For all the elements represented on the microarray, the oligomers constituting the tiling
exhibited an heterogeneous hybridization signal intensity (Figure 1a-d). The Nipponbare genome
harbors two copies of Tos17, only one of them (located on chromosome 7) being transcriptionally
active. Therefore, the heterogeneity of the hybridization signal could not be accounted for by the
superposition of transcription signals of several copies of the same element. We thus conclude that
the variation of the signal intensity is inherent to the hybridization procedure. This is further
supported by the transcript profiling of the actin gene : a clear heterogeneity of the hybridization
signal is observed among the probes that constitute the tiling of this gene, although it is found as a
single copy in the rice genome and its expression is constitutive (Figure 1b).
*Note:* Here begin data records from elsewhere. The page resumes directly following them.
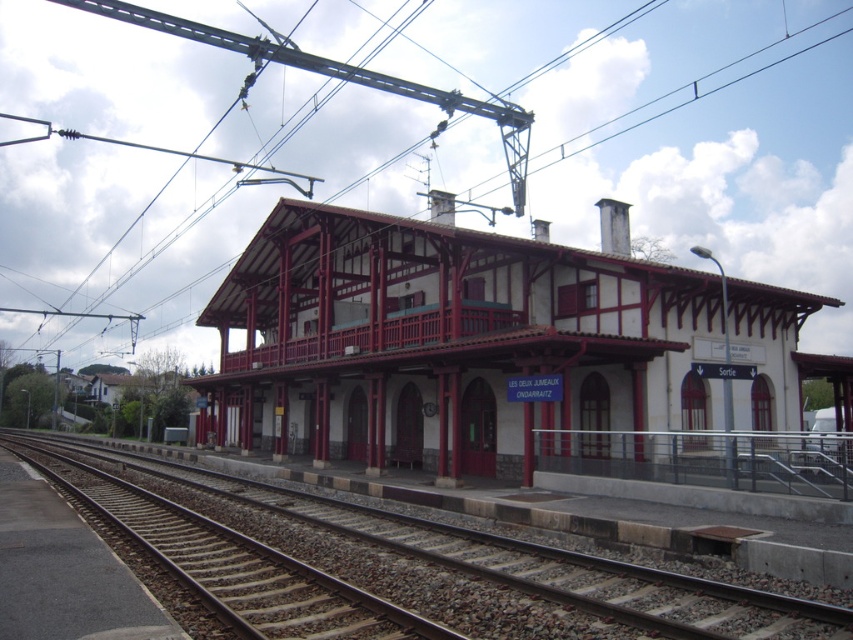
You are standing at the point marked as point (479, 346) in the image. What structure are you directly facing?

The point (479, 346) corresponds to the white wood railway station at center, so you are directly facing the white wood railway station at center.

You are standing on the platform of the white wood railway station at center. You want to walk towards the smooth gravel track at center. Which direction should you walk to reach the track?

You should walk to your left to reach the smooth gravel track at center because the white wood railway station at center is to the right of the track.

You are standing at the platform of the white wood railway station at center. You want to walk to the black metal railing at lower right. Which direction should you move to reach it?

The black metal railing at lower right is located below the white wood railway station at center, so you should move downward to reach it.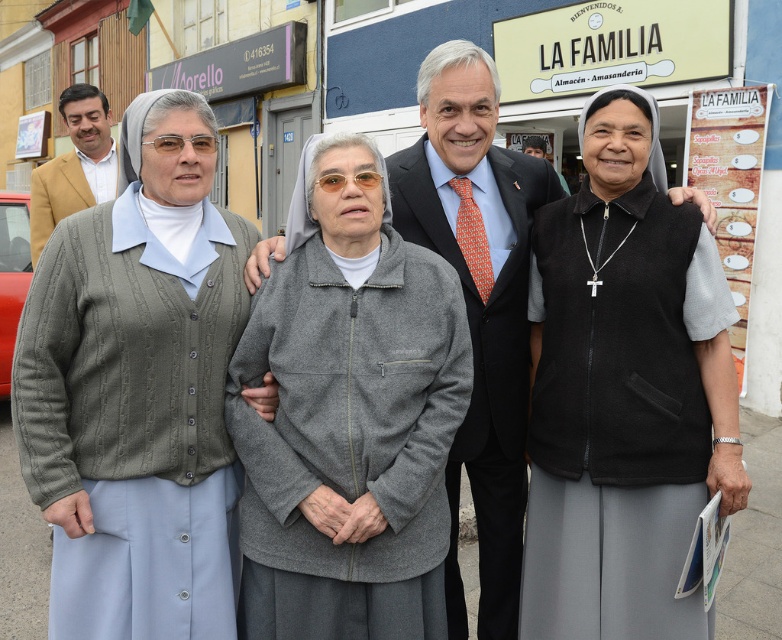
Question: Which object is the closest to the gray fleece jacket at center?

Choices:
 (A) black matte vest at center
 (B) knitted gray cardigan at center

Answer: (B)

Question: Does black matte vest at center appear on the right side of matte tan blazer at left?

Choices:
 (A) yes
 (B) no

Answer: (A)

Question: Is the position of black matte vest at center more distant than that of gray fleece jacket at center?

Choices:
 (A) no
 (B) yes

Answer: (B)

Question: Does black matte vest at center appear on the right side of gray fleece jacket at center?

Choices:
 (A) no
 (B) yes

Answer: (B)

Question: Which object is closer to the camera taking this photo?

Choices:
 (A) black matte vest at center
 (B) matte tan blazer at left

Answer: (A)

Question: Which point is farther from the camera taking this photo?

Moreover, for several elements, only few oligomers showed a significant differential
expression in contrast with the remaining probes of the tiling (Figure 1c). This raised the question
of the representativeness of the signal of these few probes regarding the overall expression profile
of the element. We therefore had to determine a threshold of detection of differential expression in
our screen of the entire set of LTR-retrotransposon families. In order to be retained as differentially
expressed in callus, 30 % of the oligomers tiling the entire sequence should have an expression
above the background (based on the normalization of the biological replicates) and among these, 30
% should be either under- or over-expressed (Figure 1). With these criteria, 15 and 13 families were
found to be either under- or over-expressed, respectively (Table 2). However, for all 28 families, the
differential expression was not observed for all tiles of the entire sequence, unlike for Tos17 (for
which 135 probes out of 138 showed a significant over-expression). For example, although Lullaby
was declared over-expressed following our criteria, Figure 1c clearly shows that this concerns only
two distinct regions of the element. We therefore had to conduct additional experiments in order to
validate these microarray hybridization results. This was done with semi-quantitative RT-PCR using
primers designed in the regions exhibiting an over-expression. All these experiments confirmed the
array hybridization results and lead us to conclude that the variation of the hybridization signals is
most probably due to the hybridization procedure. In any case, they confirmed our choice of the
detection threshold parameters described above.